Background replacement
A product photo on your kitchen counter becomes a product photo on dark slate, on a rustic table, in a styled environment. The product stays real. Only the background is generated. Locally, privately, at any volume.
AI upscaling
Real-ESRGAN takes a low-res image and upscales it 4x with AI enhancement. This one is genuinely best-in-class — it matches or beats cloud upscaling services. It's a 60MB download. Runs in seconds on Apple Silicon. If you have old photos, small screenshots, or images that need to be print-ready, this is the tool.
Fine-tuning on your brand
This is the real power move. Train a lightweight adapter (called a LoRA) on 20-30 images that match your visual style. Every image the model generates after that carries your aesthetic. Cloud APIs can't do this. It's the difference between a restaurant's menu and your own recipe book.
WHEN LOCAL AI IMAGE GENERATION IS WORTH IT
The sweet spot for local AI isn't "better than cloud." Think of it like cooking vs restaurants.
A great restaurant gives you a better meal, faster, with zero cleanup.

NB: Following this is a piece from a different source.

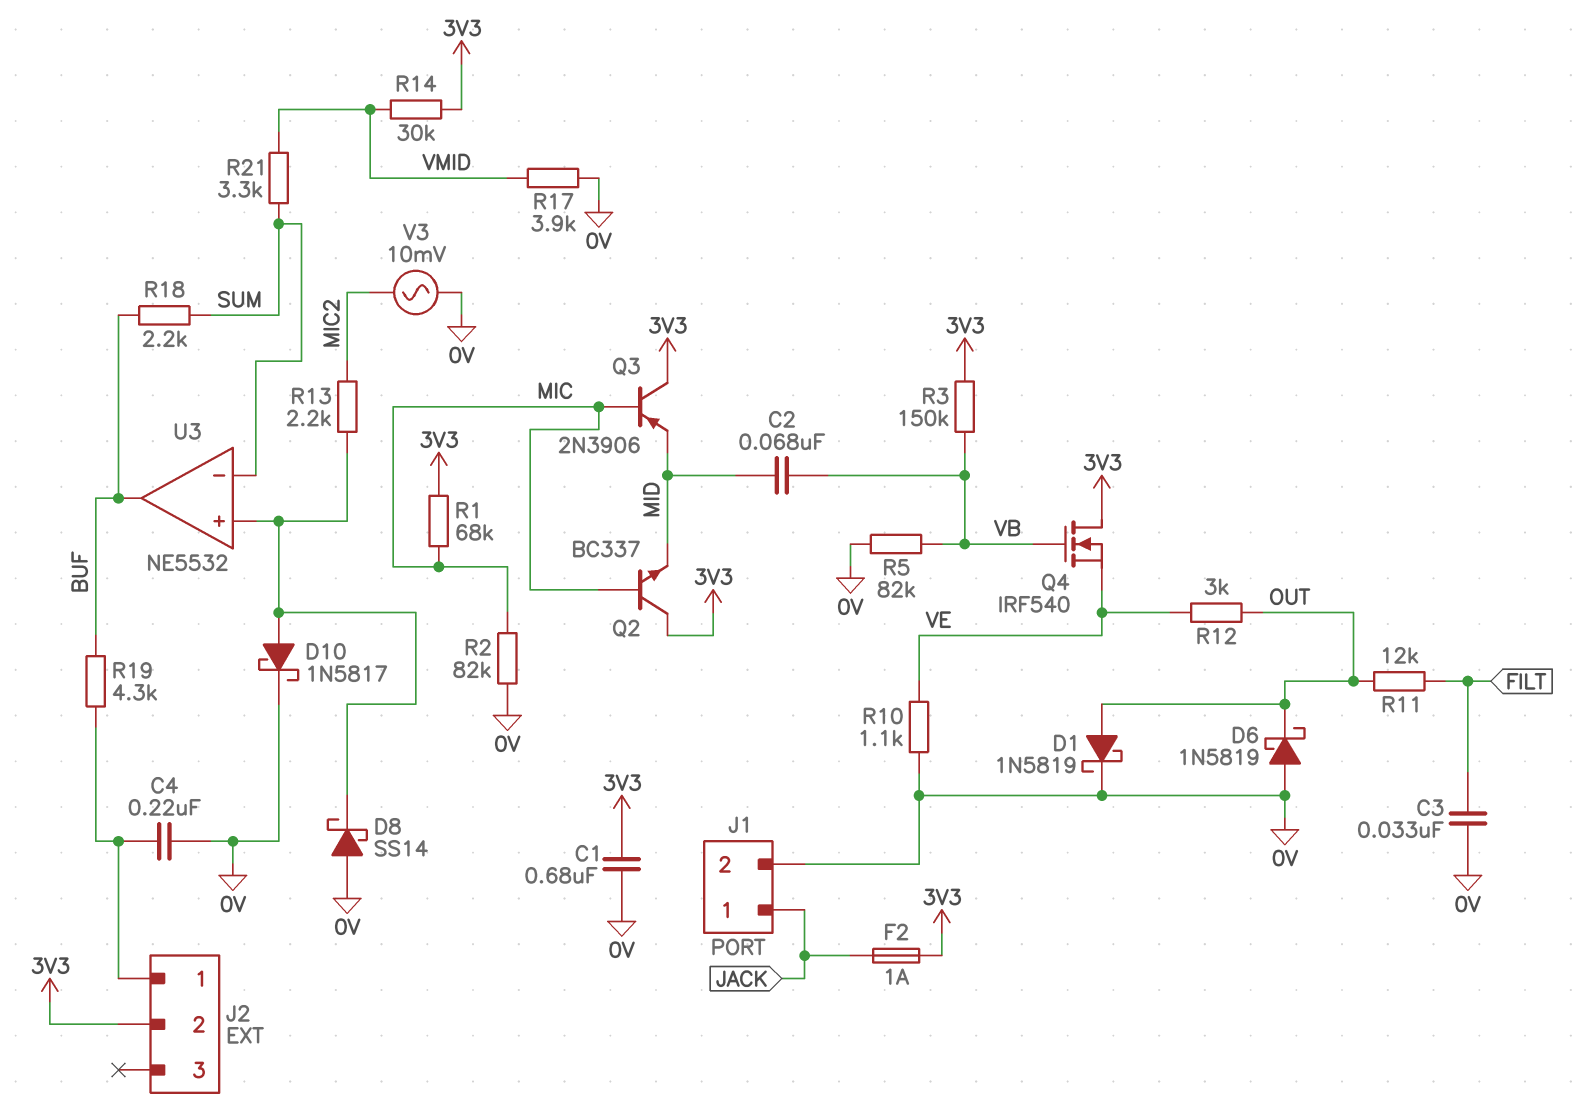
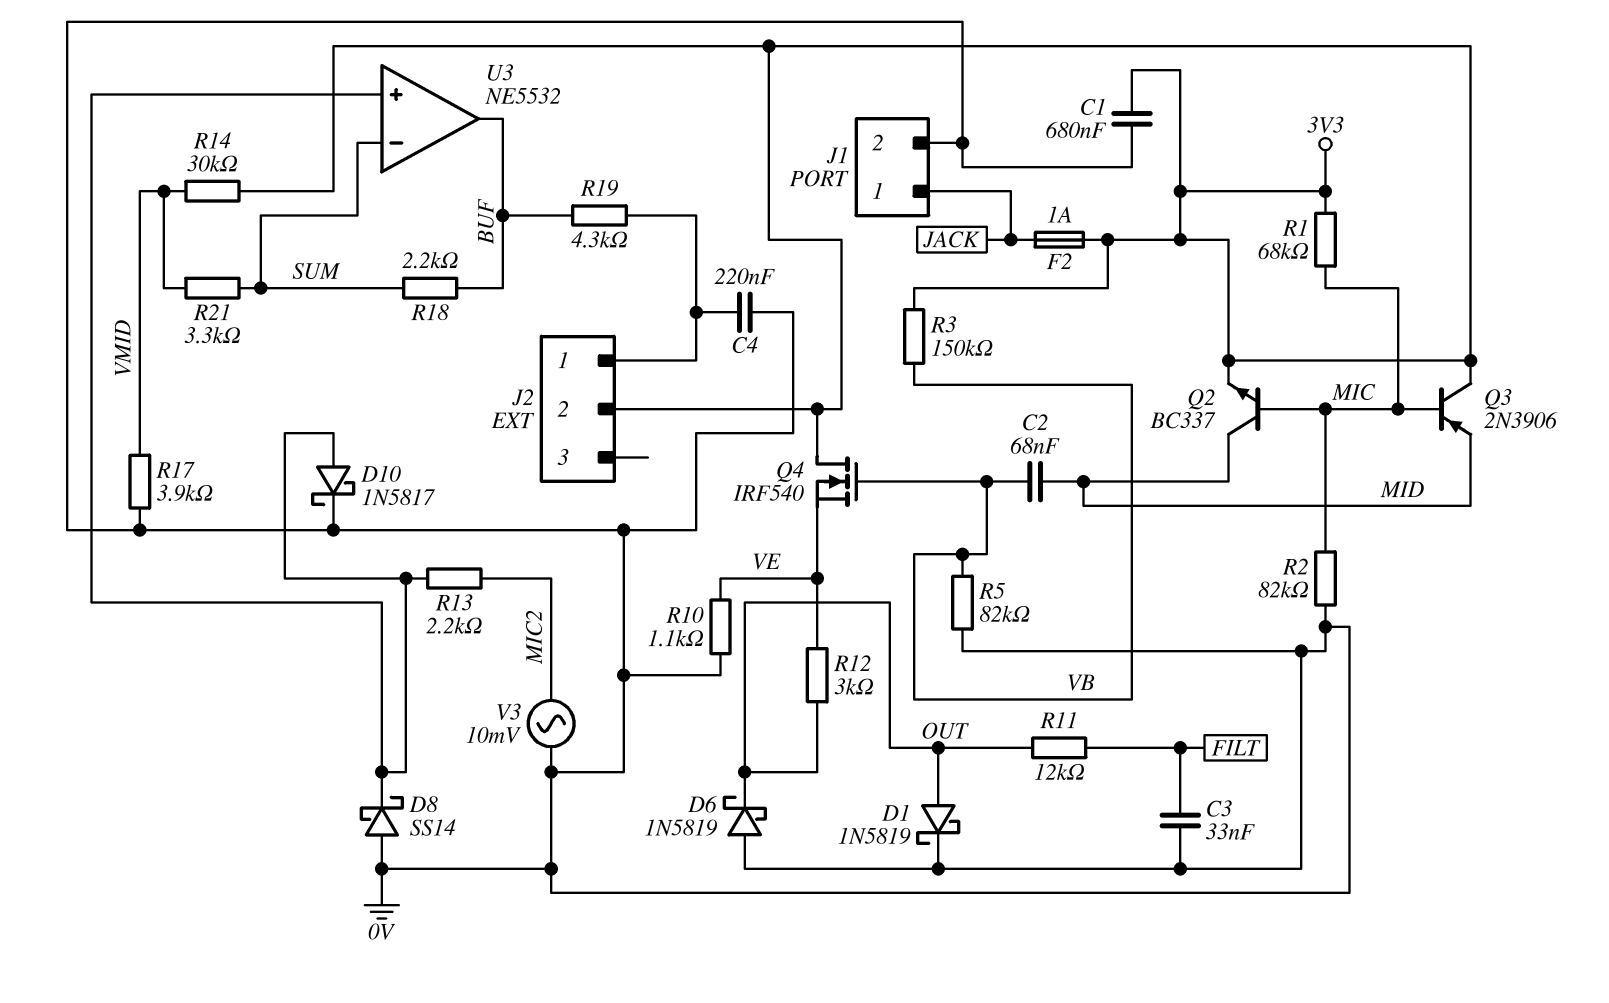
Q2: NPN BC337 (B MIC, C 3V3, E MID) -> NPN BC337 (B MIC, C MID, E 3V3)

If you just want to eat well, go to the restaurant.
But a restaurant can't make your grandmother's exact recipe. Can't cook at 3am when everything's closed. Can't feed 200 people for the cost of groceries. Can't keep your secret recipe private.
That's what local AI is for:
- Editing real photos — outpainting, object removal, background replacement. Your images never leave your machine.
- Fine-tuning — training on your brand's visual style. Cloud can't do this.
- Offline — no internet, still works.
- Scale — tens of thousands of images a day at zero marginal cost.
- Upscaling — Real-ESRGAN is best-in-class and runs locally in seconds.
For generating images from scratch, cloud wins. For editing and enhancing the photos you already have, local has a real edge.
The best tool isn't the most impressive one. It's the one that gets out of your way.
I deleted the 31GB generation model. But I'm setting up a local editing pipeline — outpainting, object removal, upscaling — for working with real photos across my projects. About 10GB of models. No subscription. No uploads. No per-image cost.
Generation goes to the cloud. Editing stays on the laptop. Each tool doing what it's actually best at.